En cuanto a la respuesta parlamentaria, tampoco esperen mi aplauso los críticos “a posteriori”, otro clásico de nuestros representantes políticos, junto con la instrumentalización de la desgracia. Todos los partidos tienen personas expertas y estructura suficiente como para supervisar y fiscalizar el funcionamiento de los servicios públicos. De hecho, esta es la principal misión de la oposición.
Obviamente, quien gobierna siempre tiene una responsabilidad mucho mayor, pero eso no significa que quien no lo hace no tenga ninguna. Sin embargo, en el actual teatro de evasión de responsabilidades cada partido señala al otro, cada institución a las demás, cada nivel administrativo busca su coartada, cada político, desde ministros a concejales, aprovecha para atacar al adversario.
El caso de las pulseras trasciende la incompetencia administrativa para convertirse en la enésima crisis de confianza en el Estado de Social y Democrático de Derecho. Cuando las instituciones no pueden proteger a quienes más lo necesitan, se quiebra el principio fundamental de que el Estado existe para servir a la ciudadanía, no al revés. Y no hablamos de un mal funcionamiento sin importancia, sino de uno con potenciales terribles consecuencias. Falla la función protectora del Estado, una de las bases del Estado Social. Dicha función está siendo ejercida de manera chapucera a través de un simulacro tecnológico donde las víctimas son las cobayas de una experimentación administrativa francamente mal gestionada.
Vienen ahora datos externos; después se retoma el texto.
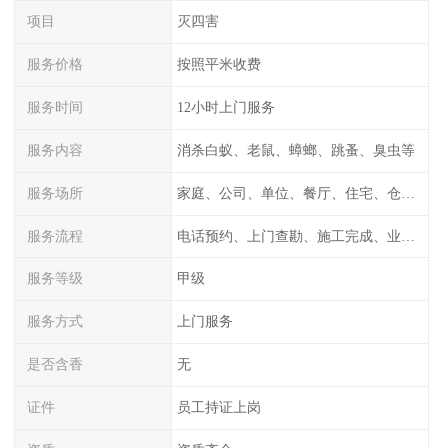
项目
灭四害
服务价格
按照平米收费
服务时间
12小时上门服务
服务内容
消杀白蚁、老鼠、蟑螂、跳蚤、臭虫等
服务场所
家庭、公司、单位、餐厅、住宅、仓库等
服务流程
电话预约、上门查勘、施工完成、业主检测
服务等级
甲级
服务方式
上门服务
是否含香
无
证件
员工持证上岗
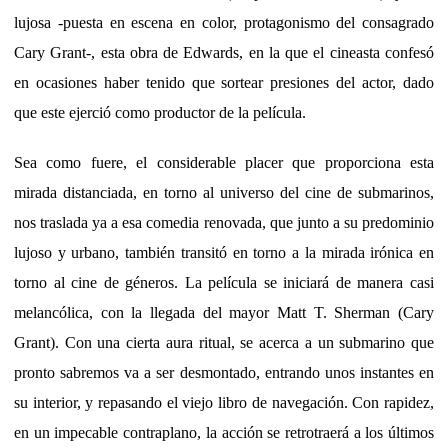
lujosa -puesta en escena en color, protagonismo del consagrado
Cary Grant-, esta obra de Edwards, en la que el cineasta confesó
en ocasiones haber tenido que sortear presiones del actor, dado
que este ejerció como productor de la película.
Sea como fuere, el considerable placer que proporciona esta
mirada distanciada, en torno al universo del cine de submarinos,
nos traslada ya a esa comedia renovada, que junto a su predominio
lujoso y urbano, también transitó en torno a la mirada irónica en
torno al cine de géneros. La película se iniciará de manera casi
melancólica, con la llegada del mayor Matt T. Sherman (Cary
Grant). Con una cierta aura ritual, se acerca a un submarino que
pronto sabremos va a ser desmontado, entrando unos instantes en
su interior, y repasando el viejo libro de navegación. Con rapidez,
en un impecable contraplano, la acción se retrotraerá a los últimos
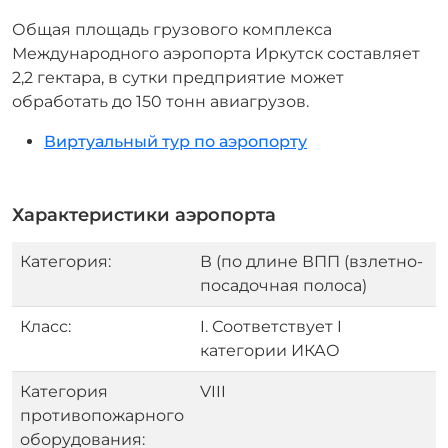
Общая площадь грузового комплекса
Международного аэропорта Иркутск составляет
2,2 гектара, в сутки предприятие может
обработать до 150 тонн авиагрузов.
Виртуальный тур по аэропорту
Характеристики аэропорта
Категория:
В (по длине ВПП (взлетно-
посадочная полоса)
Класс:
I. Соответствует I
категории ИКАО
Категория
VIII
противопожарного
оборудования:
En definitiva, nos preocupa mucho la distancia creciente entre las promesas institucionales y la realidad vivida por los ciudadanos. Más allá del fracaso tecnológico (insistimos que lo de echar la culpa a una máquina parece la excusa recurrente del siglo XXI), revela una enorme irresponsabilidad ética: prometer protección sabiendo que el sistema puede fallar. Este problema no puede seguir, y tampoco puede seguir siendo instrumentalizado.
La violencia de género no es una oportunidad de hacer política, sino una emergencia nacional que exige que todas las instituciones funcionen. Y cuando no funcionan, alguien debe asumir responsabilidades más allá del cliché del “error informático” o de las reprobaciones parlamentarias con sus ya tediosos los intercambios de acusaciones.
La violencia de género no es una oportunidad de hacer política, sino una emergencia nacional que exige que todas las instituciones funcionen
In fine, las ya bautizadas como “pulseras rotas” no son solo un fallo técnico, sino todo un símbolo de cómo las instituciones pueden convertirse en una ficción costosa cuando pierden de vista su verdadera función. Y es que vivimos tiempos donde la revolución tecnológica convive con la desconexión emocional, en este caso de las instituciones hacia la ciudadanía. Necesitamos responsabilidad institucional real, no espectáculos parlamentarios o mediáticos.
En última instancia, el objetivo tampoco es el de buscar culpables políticos, sino exigir y conseguir que los sistemas diseñados para proteger realmente protejan. No hay excusa tecnológica ni política que justifique poner en riesgo la vida de las víctimas de violencia machista. Por desgracia, vivimos en un mundo donde las personas sufren, y esas personas necesitan desesperadamente que el Estado realmente funcione.